A former vice chancellor of the Khyber Medical University Peshawar and eminent cardiologist, Prof Mohammad Hafizullah, said smoking was still the leading cause of cardiovascular diseases and deaths due to heart attacks as well as other lethal diseases in Pakistan. He added that by controlling cigarette smoking and other forms of smoking, deaths due to heart attacks could be lowered by 30 percent in Pakistan.

“Pakistan is not capable of treating all the patients with cardiovascular ailments, so the number of people dying due to heart attacks is on the rise in the country. The only option left for us is prevention from cardiovascular diseases as well as from other non-communicable diseases,” he said and urged the government to immediately invest in this area to lower the growing burden of hospitals and the country’s fragile economy.

An eminent cardiologist and the preventive cardiology department head of the NICVD, Prof Khawar Abbas Kazmi, deplored that no change was happening in the society despite all the efforts as all the risk factors behind cardiovascular diseases were also on the rise, including obesity, sedentary lifestyle, and use of tobacco. He called for increasing the flow of authentic information towards common people to help them in living a healthy, disease-free life.

Preventive cardiology units should be established at every cardiac facility and tertiary-care hospital in Pakistan to educate people about lifestyle modification and early detection as international health organisations have observed an alarming 61 percent increase in deaths due to cardiovascular diseases in Pakistan, he suggested.

“In a country where the majority of patients cannot even afford to have medicines for a month after heart attack, preventive cardiology programmes must be launched without any delay,” Prof Kazmi added.

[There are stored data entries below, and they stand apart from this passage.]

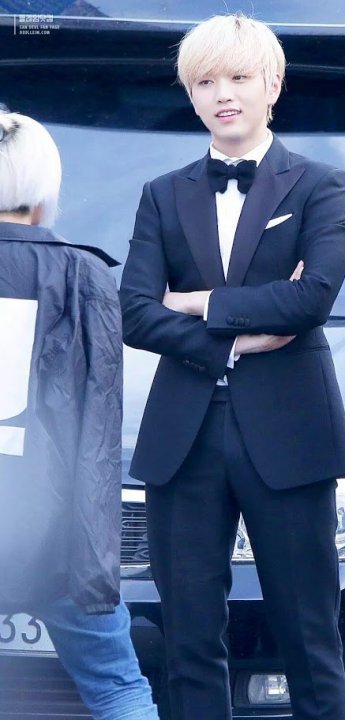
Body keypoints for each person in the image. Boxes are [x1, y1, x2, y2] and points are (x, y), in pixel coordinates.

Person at [120, 13, 345, 720]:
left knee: (311, 639)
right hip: (182, 436)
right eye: (205, 82)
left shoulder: (322, 183)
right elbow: (134, 312)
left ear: (272, 85)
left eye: (239, 77)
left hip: (291, 433)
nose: (223, 94)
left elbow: (311, 300)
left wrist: (199, 303)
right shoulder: (162, 192)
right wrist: (233, 339)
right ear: (191, 95)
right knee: (189, 643)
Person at [0, 109, 159, 720]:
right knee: (118, 688)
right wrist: (94, 560)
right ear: (45, 192)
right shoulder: (84, 274)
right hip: (57, 535)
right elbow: (98, 428)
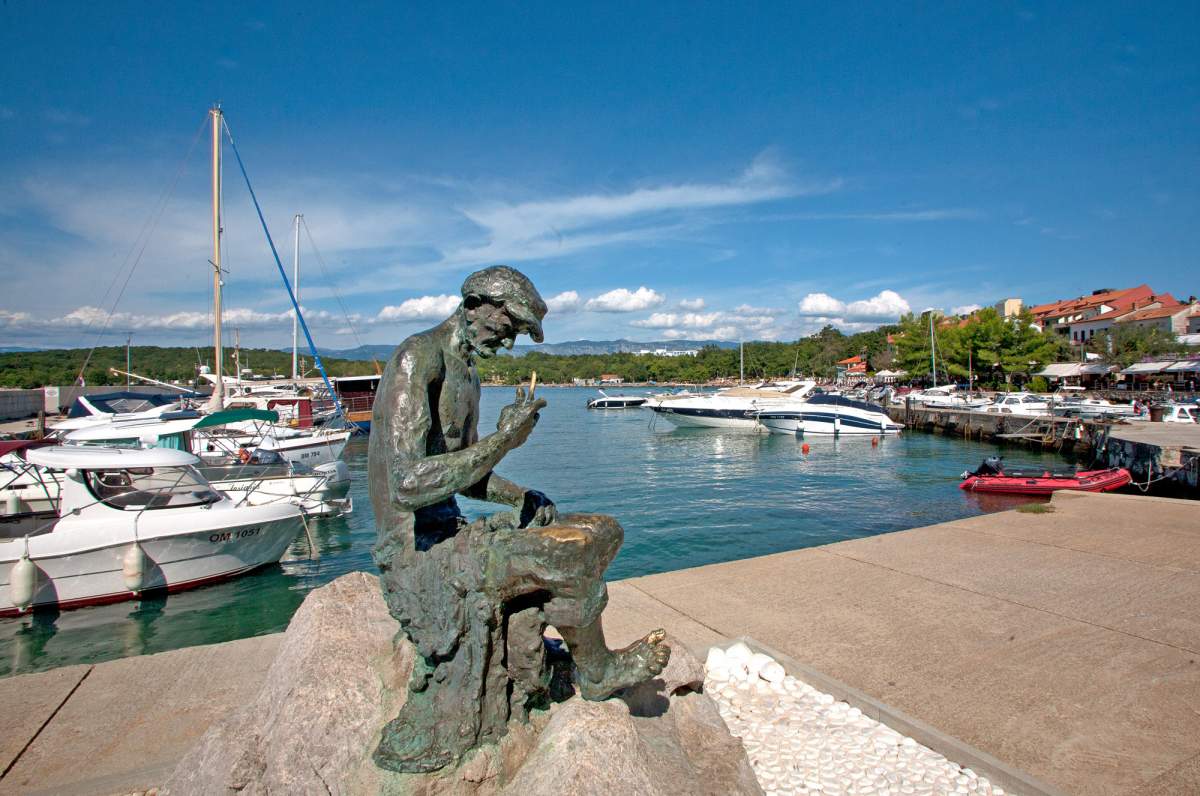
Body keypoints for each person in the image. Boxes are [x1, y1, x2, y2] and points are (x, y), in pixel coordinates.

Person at [368, 265, 669, 773]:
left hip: (453, 531)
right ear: (476, 304)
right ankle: (596, 672)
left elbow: (464, 475)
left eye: (514, 336)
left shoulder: (467, 373)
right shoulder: (417, 358)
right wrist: (504, 441)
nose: (507, 343)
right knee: (569, 552)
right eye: (506, 329)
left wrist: (519, 495)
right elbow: (407, 485)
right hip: (419, 554)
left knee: (601, 530)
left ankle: (565, 652)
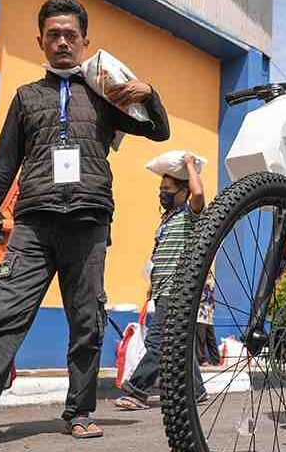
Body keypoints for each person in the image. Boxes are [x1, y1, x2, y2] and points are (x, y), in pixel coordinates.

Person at [0, 0, 170, 448]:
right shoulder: (27, 97)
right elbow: (3, 168)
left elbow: (158, 131)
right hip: (34, 223)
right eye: (53, 35)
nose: (62, 42)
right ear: (40, 42)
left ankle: (80, 410)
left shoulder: (103, 96)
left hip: (88, 221)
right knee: (5, 315)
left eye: (70, 35)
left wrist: (150, 95)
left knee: (86, 322)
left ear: (85, 42)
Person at [116, 153, 206, 410]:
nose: (162, 194)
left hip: (178, 291)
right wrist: (151, 287)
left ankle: (137, 391)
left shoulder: (191, 214)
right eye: (161, 189)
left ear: (183, 191)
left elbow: (199, 195)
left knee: (159, 342)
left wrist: (189, 164)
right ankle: (197, 391)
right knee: (178, 345)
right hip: (163, 290)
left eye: (167, 189)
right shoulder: (166, 219)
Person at [196, 277, 221, 366]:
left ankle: (216, 359)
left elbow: (211, 299)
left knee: (211, 339)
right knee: (201, 338)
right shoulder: (199, 284)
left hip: (208, 315)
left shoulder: (210, 284)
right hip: (200, 315)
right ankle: (201, 360)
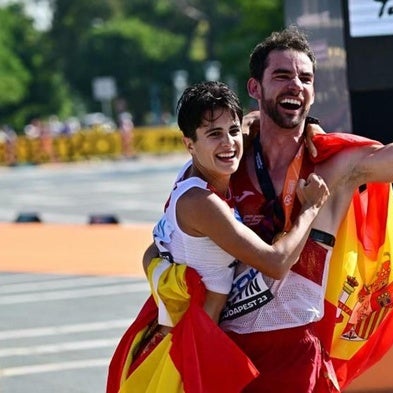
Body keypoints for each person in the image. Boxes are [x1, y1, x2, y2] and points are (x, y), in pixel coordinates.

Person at [126, 8, 393, 393]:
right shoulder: (225, 162)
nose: (296, 85)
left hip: (295, 358)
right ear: (255, 88)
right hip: (225, 353)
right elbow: (161, 246)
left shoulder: (335, 167)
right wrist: (172, 289)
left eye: (305, 78)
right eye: (282, 76)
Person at [107, 81, 330, 393]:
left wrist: (308, 124)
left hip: (187, 340)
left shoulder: (193, 175)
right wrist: (312, 208)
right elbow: (276, 263)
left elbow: (252, 122)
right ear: (189, 144)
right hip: (185, 358)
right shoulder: (203, 203)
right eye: (214, 135)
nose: (229, 143)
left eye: (232, 131)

Dr Fawad Farooq and Dr Nabila Soomro spoke on the importance of exercise in the daily life, walking at least 150 minutes in a week and reducing abdominal obesity while Prof Javaid Khan, a renowned pulmonologist, spoke on the importance of banning tobacco in all its forms to reduce the burden of cardiovascular, pulmonary and other lifestyle diseases, including cancers.

Other renowned cardiologists and health experts, including Dr Bashir Hanif, Dr Fateh Ali Tipoo Sultan from Aga Khan University Hospital, renowned professor of cardiology Prof Abdus Samad, Town Planner Farhan Anwar, Prof Khalida Soomro, and Chief of Getz Pharma Khalid Mahmood also spoke.